*** Extrait du texte ***
Dérives et impasses du Solarpunk

Le solarpunk repose sur un imaginaire technique impossible, en spéculant des mondes utopiques alimentés par les énergies “renouvelables” du capitalisme tardif. Ces technologies dîtes “vertes” sont en réalité “grises”, elles nécessitent une grande quantité d’énergie et de pollution pour leur extraction, transformation, fabrication, production, transport, mise en œuvre, entretien et enfin le recyclage. Elles sont dépendante de l’extractivisme et du colonialisme et ne peuvent pas être synonyme de durabilité environnementale et de justice sociale. Des utopies reposant sur ces technologies font la publicité de la possibilité d’un capitalisme vert.
Si les récits solarpunk font l’impasse des cycles de vie des technologies spéculées, ils deviennent toxiques.
***
Dans le texte sur le solarpunk ci-dessus, transcrivez tout ce qui va de « Le solarpunk repose » jusqu'à « ils deviennent toxiques. ».
*** Données fournies ***
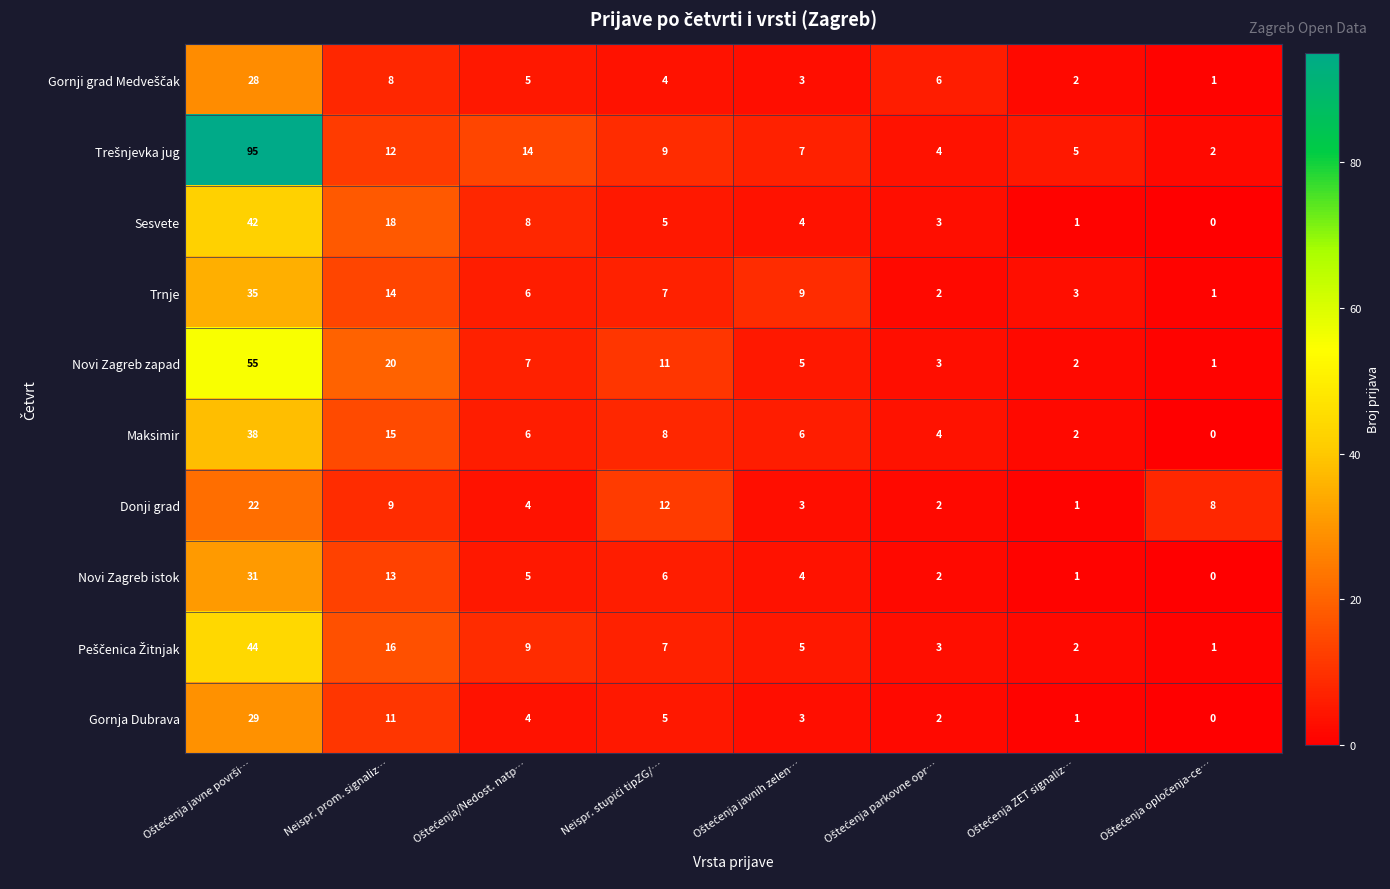

What is the average value of the Novi Zagreb istok series?

8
***
### Travail réalisé
Le solarpunk repose sur un imaginaire technique impossible, en spéculant des mondes utopiques alimentés par les énergies “renouvelables” du capitalisme tardif. Ces technologies dîtes “vertes” sont en réalité “grises”, elles nécessitent une grande quantité d’énergie et de pollution pour leur extraction, transformation, fabrication, production, transport, mise en œuvre, entretien et enfin le recyclage. Elles sont dépendante de l’extractivisme et du colonialisme et ne peuvent pas être synonyme de durabilité environnementale et de justice sociale. Des utopies reposant sur ces technologies font la publicité de la possibilité d’un capitalisme vert.
Si les récits solarpunk font l’impasse des cycles de vie des technologies spéculées, ils deviennent toxiques.